As camera counts rise and system complexity increases, it’s imperative for enterprise security leaders to make smart choices when it comes to a video management system. If you’re pondering where to start on your purchasing decision, Security spoke with someone who literally wrote the book on VMS systems – Brian Carle, Director of Product Strategy at Salient Systems and author of Understanding Video Management Systems: Video Security Recording Technology and Design Essentials.

“Your decision-making depends greatly on the needs of the organization,” Carle says. “From a very high level, what VMS end users should consider starts with budget and deployment size, and from there, narrowing down what are the necessary feature sets and what platforms will deliver. A retailer’s set of considerations will differ from a casino’s or a prison’s.”

For example, he says, while most organizations will want to understand how the VMS will operate with existing and planned camera systems, and how it will manage bandwidth, a retailer in particular might want to ensure the system can handle centralized monitoring of multiple locations; what management features it can provide, such as centralized health monitoring and alerts, centralized software updates, management of connected cameras; and investigation tools and integrations, such as those that would tie in with point-of-sale (POS) data to detect return fraud (if a return is rung up when the surveillance system does not detect a customer at the register, for example).

On the other hand, a casino may be less concerned with a video management system’s ability to manage multiple sites and more concerned with its ability to handle a high density of cameras in one facility, and its options when it comes to system failover to reduce gaps in coverage and meet compliance requirements.

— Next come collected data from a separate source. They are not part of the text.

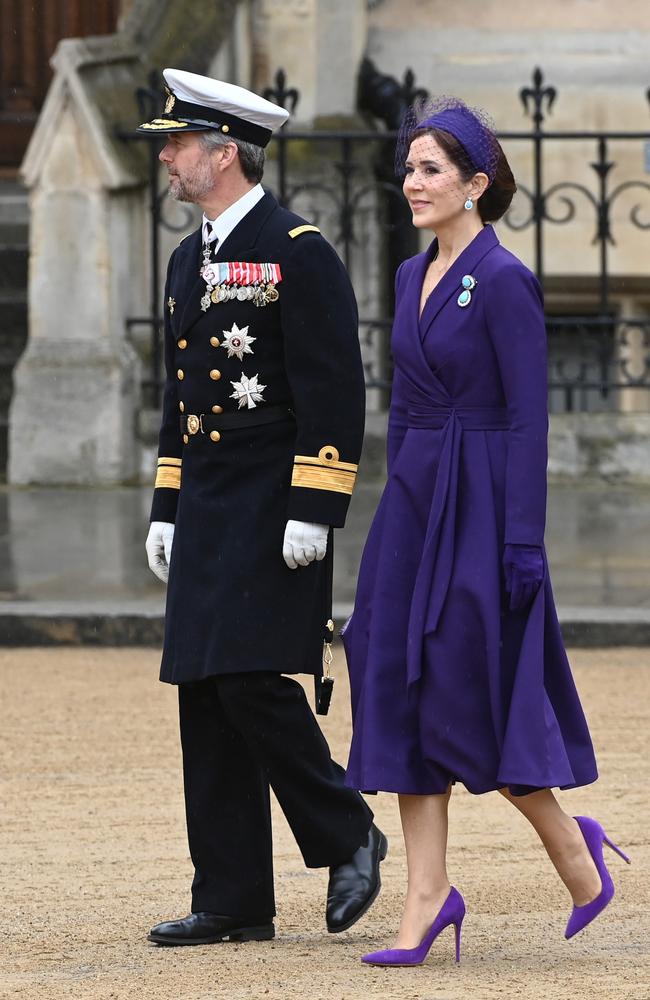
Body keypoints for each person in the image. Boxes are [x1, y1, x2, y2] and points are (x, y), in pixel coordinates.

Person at [342, 97, 630, 967]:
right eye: (410, 167)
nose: (413, 183)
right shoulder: (405, 275)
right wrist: (396, 501)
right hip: (415, 506)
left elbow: (528, 419)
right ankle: (427, 896)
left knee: (475, 686)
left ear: (475, 184)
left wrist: (521, 542)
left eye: (431, 169)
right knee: (388, 675)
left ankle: (573, 849)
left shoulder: (504, 280)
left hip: (484, 509)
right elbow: (401, 408)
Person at [139, 68, 386, 947]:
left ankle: (348, 828)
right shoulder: (185, 257)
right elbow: (178, 397)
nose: (166, 157)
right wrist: (165, 502)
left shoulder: (300, 248)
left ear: (224, 152)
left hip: (273, 502)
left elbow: (333, 390)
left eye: (176, 143)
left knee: (249, 676)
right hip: (206, 503)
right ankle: (234, 895)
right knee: (202, 690)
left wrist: (316, 504)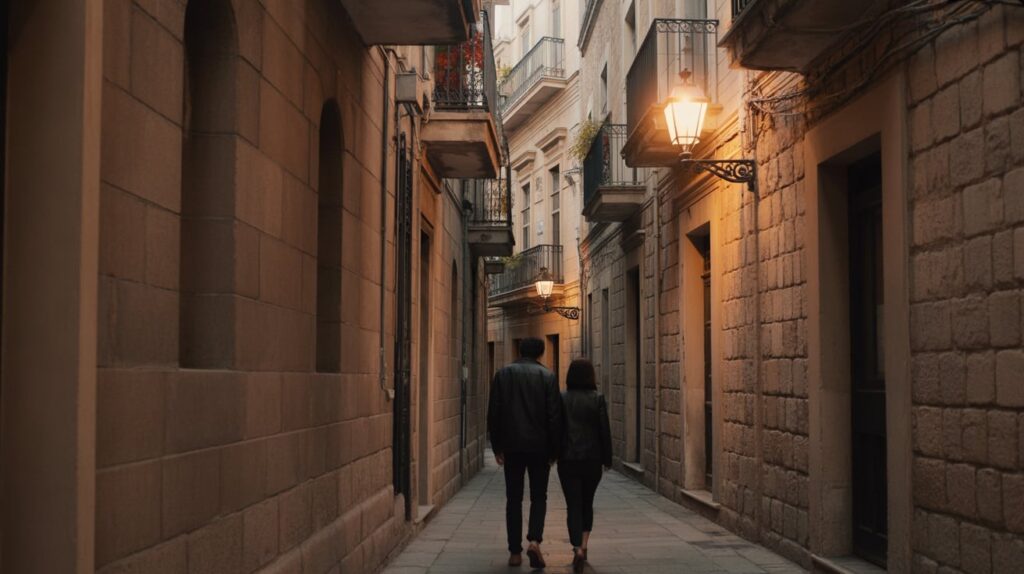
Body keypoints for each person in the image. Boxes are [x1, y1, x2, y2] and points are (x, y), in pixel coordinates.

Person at [487, 337, 563, 568]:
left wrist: (497, 447)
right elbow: (554, 416)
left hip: (512, 447)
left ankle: (514, 552)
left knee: (514, 498)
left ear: (520, 351)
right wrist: (554, 450)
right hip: (540, 448)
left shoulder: (503, 374)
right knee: (539, 496)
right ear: (540, 353)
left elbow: (494, 413)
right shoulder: (548, 377)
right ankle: (534, 541)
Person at [557, 358, 612, 573]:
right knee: (587, 502)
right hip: (592, 460)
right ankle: (585, 545)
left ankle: (576, 547)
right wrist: (607, 459)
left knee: (573, 504)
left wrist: (554, 454)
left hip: (568, 459)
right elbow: (604, 431)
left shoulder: (562, 398)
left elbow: (557, 429)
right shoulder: (597, 399)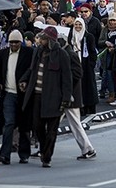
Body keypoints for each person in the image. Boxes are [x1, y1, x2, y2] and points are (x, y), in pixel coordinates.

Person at [19, 27, 72, 168]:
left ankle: (47, 157)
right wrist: (24, 80)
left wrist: (66, 99)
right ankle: (43, 149)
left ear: (49, 40)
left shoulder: (62, 55)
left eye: (43, 39)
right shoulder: (38, 52)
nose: (40, 41)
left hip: (54, 98)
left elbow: (67, 79)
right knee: (37, 126)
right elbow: (32, 69)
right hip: (37, 95)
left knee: (52, 130)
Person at [0, 30, 33, 165]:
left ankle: (24, 153)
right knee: (9, 123)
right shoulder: (3, 54)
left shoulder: (28, 53)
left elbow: (32, 69)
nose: (14, 45)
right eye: (11, 43)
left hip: (23, 94)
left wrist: (25, 80)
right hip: (8, 93)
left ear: (20, 42)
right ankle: (5, 154)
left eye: (16, 42)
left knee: (24, 125)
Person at [57, 32, 97, 160]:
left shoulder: (70, 54)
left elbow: (77, 74)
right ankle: (87, 148)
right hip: (66, 95)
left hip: (70, 96)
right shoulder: (62, 54)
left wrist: (67, 87)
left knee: (72, 124)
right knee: (57, 124)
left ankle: (88, 148)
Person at [70, 18, 98, 115]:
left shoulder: (88, 37)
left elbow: (93, 52)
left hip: (86, 66)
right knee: (78, 88)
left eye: (80, 25)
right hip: (75, 66)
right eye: (76, 25)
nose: (78, 27)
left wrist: (91, 64)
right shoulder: (71, 36)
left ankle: (89, 107)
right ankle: (80, 108)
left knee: (88, 87)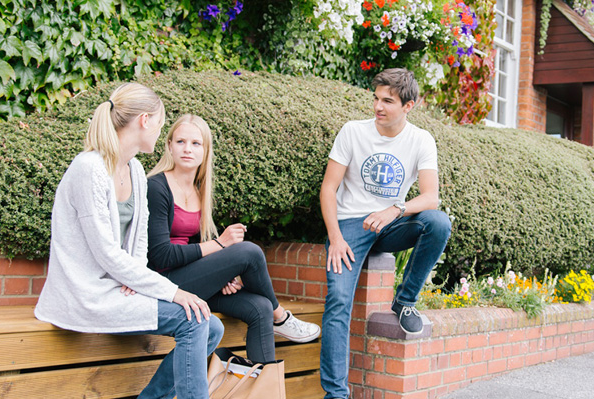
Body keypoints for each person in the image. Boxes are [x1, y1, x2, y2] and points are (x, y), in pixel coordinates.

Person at [35, 83, 224, 399]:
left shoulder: (135, 169)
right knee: (192, 321)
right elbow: (106, 252)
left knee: (211, 326)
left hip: (119, 289)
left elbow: (137, 243)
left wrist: (135, 279)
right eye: (161, 125)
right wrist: (173, 292)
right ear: (144, 121)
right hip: (89, 295)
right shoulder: (89, 168)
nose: (161, 134)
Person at [319, 68, 452, 398]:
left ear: (409, 106)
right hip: (350, 224)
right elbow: (328, 189)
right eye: (376, 98)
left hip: (390, 222)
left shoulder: (420, 139)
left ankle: (405, 302)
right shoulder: (353, 132)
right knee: (337, 301)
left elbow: (430, 196)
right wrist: (335, 237)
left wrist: (394, 208)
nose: (378, 107)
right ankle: (336, 395)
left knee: (437, 222)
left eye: (387, 101)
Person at [145, 114, 320, 364]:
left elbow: (195, 246)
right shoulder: (156, 187)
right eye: (181, 141)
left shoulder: (199, 191)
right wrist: (220, 244)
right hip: (165, 284)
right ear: (169, 145)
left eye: (196, 143)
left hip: (191, 280)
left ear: (205, 151)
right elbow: (160, 255)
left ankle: (263, 389)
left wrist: (221, 276)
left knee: (260, 307)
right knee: (248, 252)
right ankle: (280, 317)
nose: (187, 149)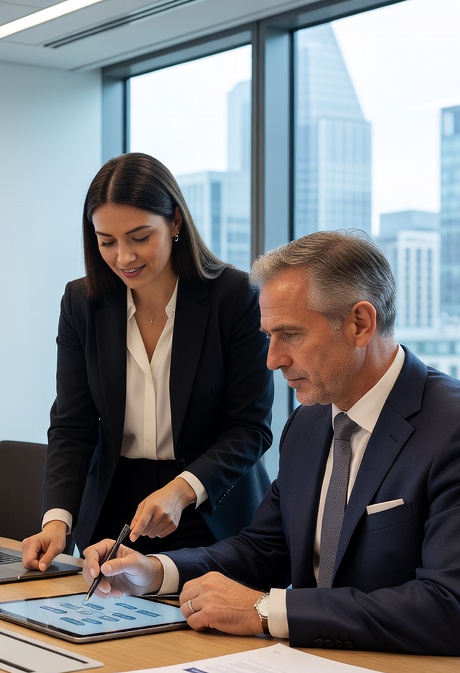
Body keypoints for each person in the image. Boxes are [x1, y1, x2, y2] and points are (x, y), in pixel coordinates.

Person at [84, 230, 460, 669]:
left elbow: (451, 613)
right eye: (269, 336)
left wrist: (266, 611)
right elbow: (264, 549)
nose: (273, 359)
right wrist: (155, 570)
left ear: (360, 323)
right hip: (326, 668)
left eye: (291, 335)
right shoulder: (308, 423)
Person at [22, 153, 273, 572]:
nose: (124, 257)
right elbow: (72, 423)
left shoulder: (235, 297)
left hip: (212, 506)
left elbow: (250, 428)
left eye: (139, 237)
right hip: (116, 515)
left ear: (175, 222)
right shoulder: (82, 304)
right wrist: (57, 520)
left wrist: (181, 490)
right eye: (107, 241)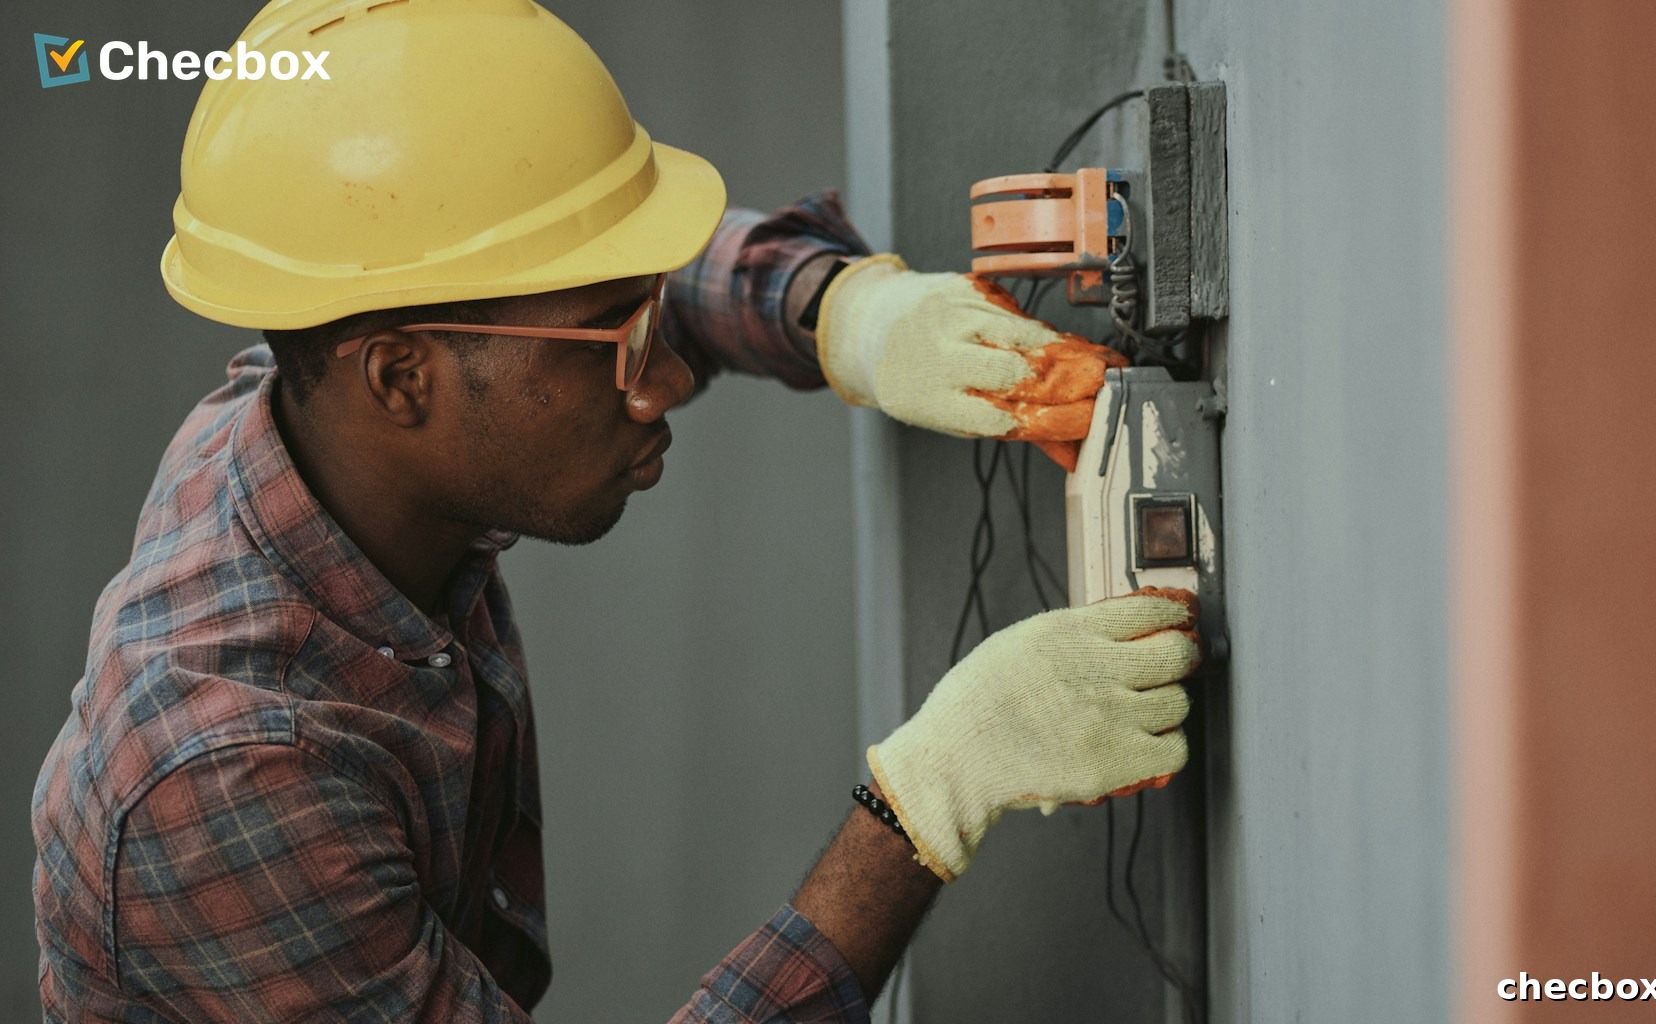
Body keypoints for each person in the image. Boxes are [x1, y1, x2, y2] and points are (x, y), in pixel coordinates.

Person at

A prison would want options to integrate with access management, so extra alerts could be triggered when key doors or cell blocks are opened.

“In any type of organization, and any scale of deployment, the ideal use of the technology will dictate which feature sets are critical to the organization,” Carle says.

To narrow down which features are “must haves,” Carle recommends sitting down and discussing needs with other enterprise stakeholders – any leaders in the organization with overlap with security, such as operations, facilities, legal and, especially, IT teams. The IT team’s input can be vital when it comes to determining the VMS’s effect on bandwidth and the network.

Apart from features and the scale of the system, budget is another huge facet of the VMS decision. Some basic costs associated with a VMS are the software licenses, software update agreements (a recurring cost), and the cost of hardware. Outside of that core, costs can vary depending on which feature sets are desired, and whether the system is on-premises or off-site in the cloud.

Some recurring costs for on-premises systems include:

  • Software support agreements
  • Technical support
  • Maintaining deployment & equipment costs
  • Firmware updates (maintenance)
  • General cost of maintaining IT equipment

For cloud-based solutions, enterprises face a lower upfront cost, but higher recurring costs throughout the life of the system, Carle says. In this model, end users are paying for storage, bandwidth, software fees, and potentially leasing camera equipment.

Another factor that can impact cost is the type of surveillance technology in use. “Most VMS have broad support for most manufacturers, but some have deeper support for cameras’ features,” Carle says. For example, if a camera boasts video analytics on the camera itself, that could save on VMS costs, but only if the VMS is compatible with those cameras’ analytics. Understanding exactly what results are wanted from every part of a video surveillance system early on can help when narrowing down and testing potential management solutions.

The IP and analog decision factors in here as well. For enterprises using a hybrid system of both analog and IP cameras, there are options on the management side; a hybrid VMS enables both types of cameras to interface directly with the VMS, and an IP-only VMS can still use analog cameras provided they’re connected to an encoder. Carle warns that enterprises using encoders during an upgrade progress should remember that license costs may increase as they shift from analog to IP – while an encoder may enable four analog cameras to use just one VMS license, when they’re upgraded to IP, four licenses will be needed.